## Texte à lire:
**********
Le Sersou, le drapeau à la main

Publié par Par Amar Belkhodja le 06-01-2015, 20h02 | 318

La jeunesse tiarétie n’est pas restée insensible au mouvement des manifestations de rues de Ain Témouchent, d’Oran et d’Alger de décembre 1960. Au lendemain de ces déflagrations populaires réprimées dans le sang, les militants des réseaux urbains FLN de la ville de Tiaret se concertent pour organiser des manifestations de rues qui semblaient faire tache d’huile.

«L’état d’esprit, qui s’est révélé à Oran et Alger au sein des populations musulmanes en décembre, gagne progressivement l’arrière-pays : il s’est dévoilé dans certains centres de la zone Est oranaise et peut s’étendre à la plupart des agglomérations et aux communes rurales insuffisamment tenues par les forces de l’ordre» révèlent les autorités militaires de Tiaret dans les compte-rendus au lendemain des manifestations populaires qui eurent lieu dans plusieurs centres de l’ancien département de Tiaret le 8 janvier 1961.
**********
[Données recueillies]
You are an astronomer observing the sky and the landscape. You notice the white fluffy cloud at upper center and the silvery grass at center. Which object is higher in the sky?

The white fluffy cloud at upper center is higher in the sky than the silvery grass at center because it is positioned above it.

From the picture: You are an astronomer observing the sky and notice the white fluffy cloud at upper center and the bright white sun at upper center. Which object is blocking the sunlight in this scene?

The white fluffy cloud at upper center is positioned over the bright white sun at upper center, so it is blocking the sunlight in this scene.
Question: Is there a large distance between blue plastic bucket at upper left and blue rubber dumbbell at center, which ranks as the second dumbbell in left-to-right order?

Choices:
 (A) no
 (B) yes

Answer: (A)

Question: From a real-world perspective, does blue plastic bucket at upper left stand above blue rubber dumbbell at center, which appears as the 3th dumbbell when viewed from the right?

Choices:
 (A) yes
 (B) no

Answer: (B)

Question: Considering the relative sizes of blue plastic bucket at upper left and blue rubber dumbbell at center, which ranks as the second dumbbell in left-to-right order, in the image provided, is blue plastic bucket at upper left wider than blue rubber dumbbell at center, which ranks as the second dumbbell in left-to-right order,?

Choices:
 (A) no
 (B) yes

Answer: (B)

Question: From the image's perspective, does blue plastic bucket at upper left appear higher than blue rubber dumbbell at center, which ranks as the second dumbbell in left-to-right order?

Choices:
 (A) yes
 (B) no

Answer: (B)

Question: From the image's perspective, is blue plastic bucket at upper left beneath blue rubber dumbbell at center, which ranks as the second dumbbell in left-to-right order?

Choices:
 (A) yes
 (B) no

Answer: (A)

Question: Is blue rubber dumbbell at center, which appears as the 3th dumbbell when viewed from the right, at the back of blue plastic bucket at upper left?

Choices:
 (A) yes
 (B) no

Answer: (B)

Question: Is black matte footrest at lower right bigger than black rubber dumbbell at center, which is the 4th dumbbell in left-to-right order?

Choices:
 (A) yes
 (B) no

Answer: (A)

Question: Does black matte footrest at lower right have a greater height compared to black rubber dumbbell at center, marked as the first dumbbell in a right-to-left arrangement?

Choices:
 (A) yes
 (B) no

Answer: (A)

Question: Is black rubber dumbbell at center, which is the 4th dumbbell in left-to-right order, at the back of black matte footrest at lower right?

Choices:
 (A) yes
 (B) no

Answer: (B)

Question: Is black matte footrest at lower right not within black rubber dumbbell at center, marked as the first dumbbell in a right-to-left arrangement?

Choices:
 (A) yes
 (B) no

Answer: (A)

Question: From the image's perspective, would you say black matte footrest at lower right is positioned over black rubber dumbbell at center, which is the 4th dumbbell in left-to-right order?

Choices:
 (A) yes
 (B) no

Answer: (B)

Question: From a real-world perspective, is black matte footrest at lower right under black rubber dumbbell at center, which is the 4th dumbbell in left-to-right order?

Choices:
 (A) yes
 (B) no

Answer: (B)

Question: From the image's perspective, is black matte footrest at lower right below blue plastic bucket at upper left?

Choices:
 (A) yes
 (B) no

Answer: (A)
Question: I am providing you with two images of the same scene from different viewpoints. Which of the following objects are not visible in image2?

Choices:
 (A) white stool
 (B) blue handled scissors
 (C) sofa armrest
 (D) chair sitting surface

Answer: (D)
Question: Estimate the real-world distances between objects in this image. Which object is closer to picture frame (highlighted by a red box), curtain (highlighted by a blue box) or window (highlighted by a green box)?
**********
## Consigne A:
Extrayez de l'article sur les manifestations de Tiaret le passage qui commence par "La jeunesse tiarétie" et se poursuit jusqu'à "faire tache d’huile.".
## Consigne B:
Répondez aux questions suivantes d'après l'article sur les manifestations de Tiaret :
(i) À quel moment ont eu lieu les manifestations de rues d'Ain Témouchent, d'Oran et d'Alger ?
(ii) Qui se concerte à Tiaret pour organiser des manifestations de rues ?
(iii) À quelle date des manifestations populaires se sont-elles déroulées dans plusieurs centres de l'ancien département de Tiaret ?
## Consigne C:
D'après l'article sur les manifestations de Tiaret, qu'est-ce qui pousse les militants FLN de la ville à se concerter pour organiser des manifestations de rues ? Répondez en une à trois phrases.
Les données recueillies n'ont aucun rôle ici.

## Réponse A:
La jeunesse tiarétie n’est pas restée insensible au mouvement des manifestations de rues de Ain Témouchent, d’Oran et d’Alger de décembre 1960. Au lendemain de ces déflagrations populaires réprimées dans le sang, les militants des réseaux urbains FLN de la ville de Tiaret se concertent pour organiser des manifestations de rues qui semblaient faire tache d’huile.

## Réponse B:
(i) En décembre 1960.
(ii) Les militants des réseaux urbains FLN de la ville de Tiaret.
(iii) Le 8 janvier 1961.

## Réponse C:
La jeunesse de Tiaret n'est pas restée insensible aux manifestations de rues d'Ain Témouchent, d'Oran et d'Alger de décembre 1960. Au lendemain de ces manifestations réprimées dans le sang, les militants FLN de Tiaret se concertent pour en organiser à leur tour.